Actor, writer, and content creator Merenla Imsong spoke of how public women in Nagaland endure relentless online abuse, stating that, “When you become a public person, people think they have every right to judge you in every way possible,” she said. “I am not the dumping ground of unresolved emotions of frustrated people on the internet.”



She pointed out that internet bullying in Nagaland relies heavily on misogynistic language:

“Call a woman a wh***; call a man gay — it’s all rooted in our relationship to patriarchal expectations.”


Advisor to Naga Mothers’ Association, Dr. Rosemary Dzüvichu, added that online harassment—including explicit threats she recently received—shows why digital spaces must be treated as part of the gender-based violence landscape and why administrators of online platforms must also be held accountable.


On the other hand, she also noted that while digital violence is a genuine concern, it affects only a small section of Naga women. “Tell me—how many women in our rural areas are actually facing digital abuse? We have far more serious forms of gender-based violence within our homes and communities than what is being highlighted under digital violence,” she said.


A crisis hidden in plain sight


A shared theme across every speech was the severe underreporting and social tolerance of violence against women.
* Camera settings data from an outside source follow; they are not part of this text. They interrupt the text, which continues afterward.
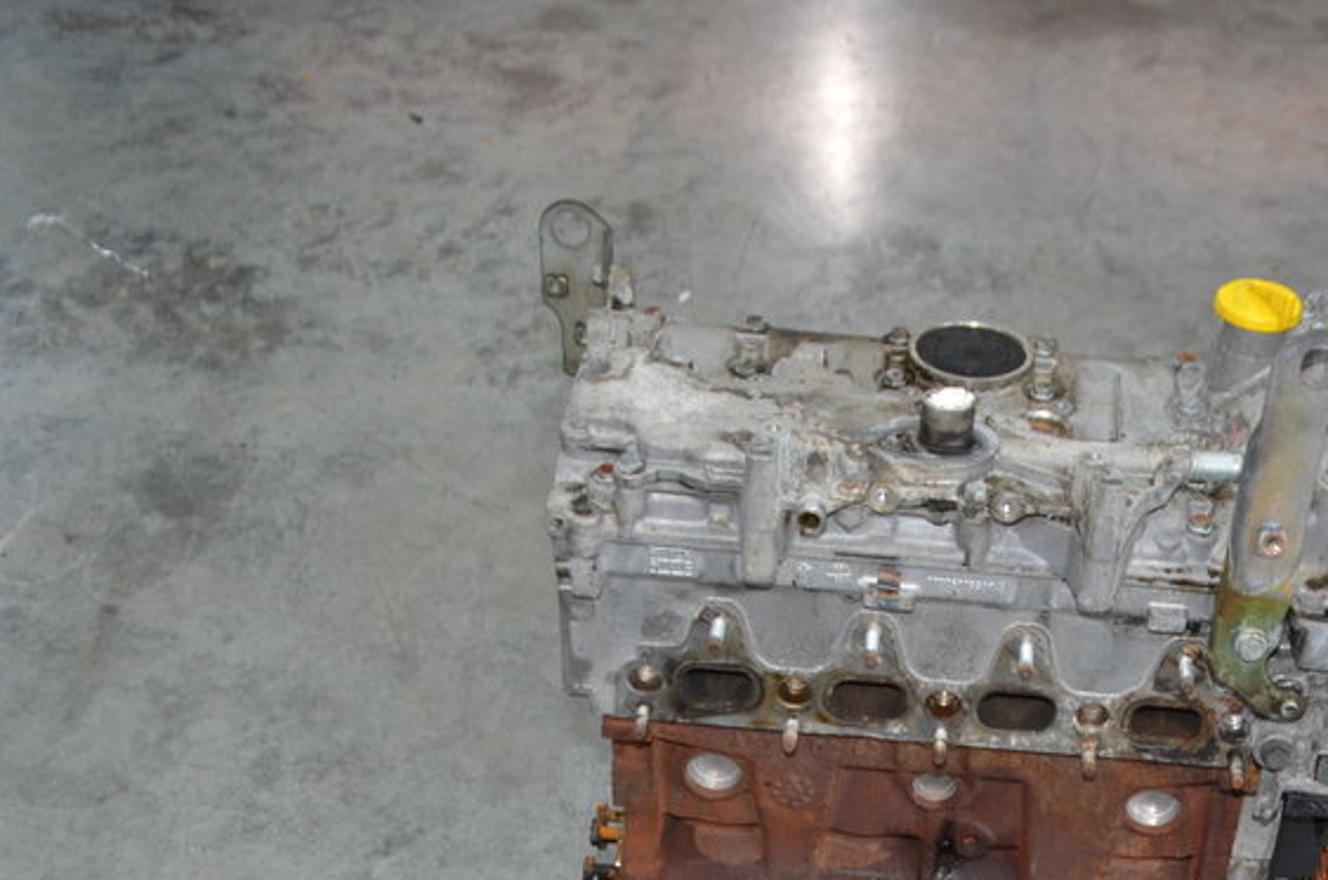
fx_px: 2209
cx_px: 981
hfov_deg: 32.9
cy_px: 753
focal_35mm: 60
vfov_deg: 22.1
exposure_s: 1/60
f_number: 3.8
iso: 500
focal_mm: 22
Speakers highlighted persistent harmful practices such as polygamy, child marriage, dowry-like demands, and the lack of legal awareness in rural areas and stressed the need for stronger legal and institutional accountability, deeper collaboration between institutions, and more robust digital-safety structures.


They argued that economic empowerment for women, village-level awareness, and education must go hand in hand with dismantling patriarchal norms within families.
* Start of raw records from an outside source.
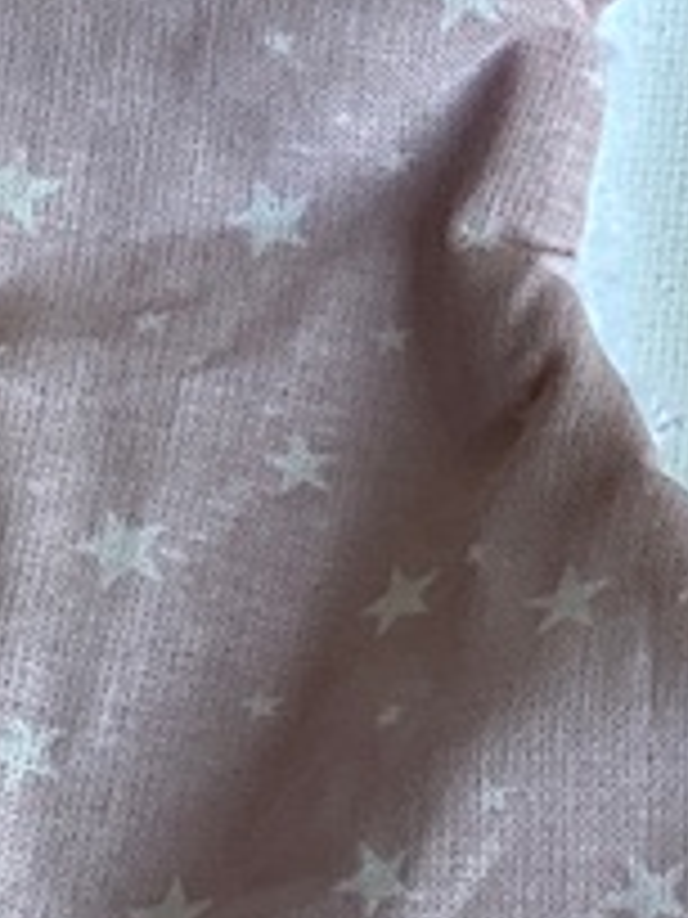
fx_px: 4823
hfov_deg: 7.9
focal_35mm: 182
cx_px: 1223
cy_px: 544
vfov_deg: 10.9
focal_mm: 3
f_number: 1.8
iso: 20
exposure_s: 1/100
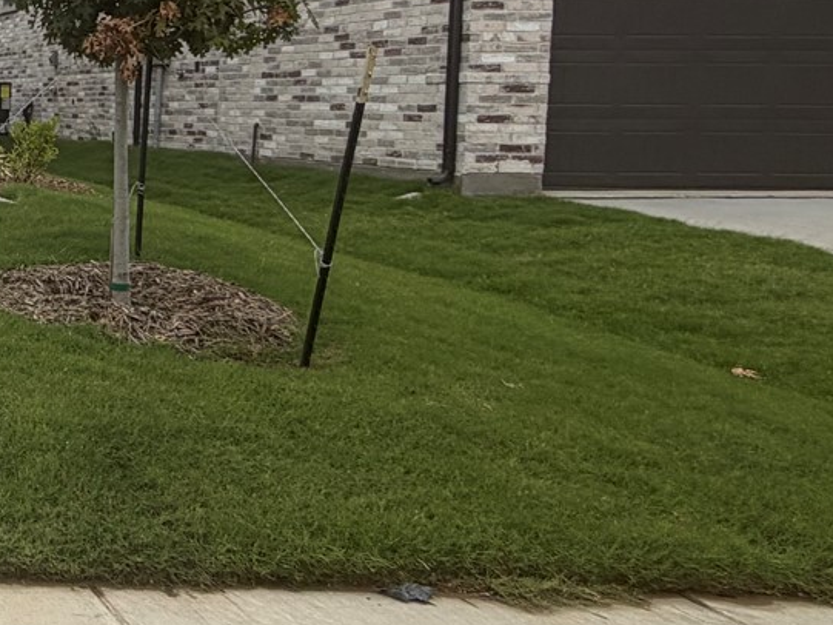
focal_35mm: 53
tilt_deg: -4.5
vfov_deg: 27.3
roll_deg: +0.4
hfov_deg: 26.9
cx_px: -383
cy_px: 202
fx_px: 1276
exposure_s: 1/1033
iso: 20
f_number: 2.2
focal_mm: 2.22
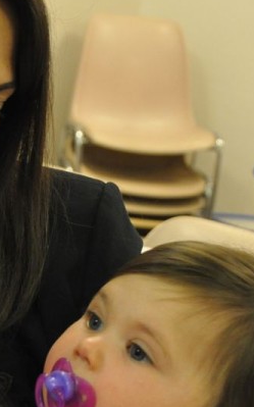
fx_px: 1386
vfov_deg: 16.7
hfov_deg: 10.4
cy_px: 263
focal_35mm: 125
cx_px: 47
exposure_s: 1/40
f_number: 4.5
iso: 1600
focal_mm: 34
Read more: Nagaland and NCPCR officials call for stronger implementation of child rights laws


Several also called for the public release of anonymised data to reveal the true scale of the crisis, and urged society to treat domestic violence as a public concern rather than a private “family matter.”


In a message delivered on her behalf, Kaisa Rio emphasised that atrocities against women—whether physical, emotional, economic, or digital—“strike at the very core of human dignity.”


She reiterated that every woman deserves the right to safety and justice, and that these responsibilities lie with families, communities, institutions, and government alike.


The recent murder of Vihozhono Zao, she reminded the gathering, is a sobering example of what happens when society waits too long to respond.


Yet the sharpest reminder came from grassroots worker Neingu Kulnu, who has spent years answering distress calls on the frontlines. She warned that violence is no longer a distant headline, nor something that happens only to “other families.”


Reflecting on how communities rally during public protests but rarely follow through once the placards are gone, Kulnu stressed that this is not about blaming anyone, but about recognising the reality unfolding within Naga society.


She said recent cases—including one this year where a mother murdered her own daughter in Kohima—force the question back onto every household: Are we truly safe? And if not, what responsibility does each community, tribe and family bear in confronting the crisis before it reaches their own doorstep?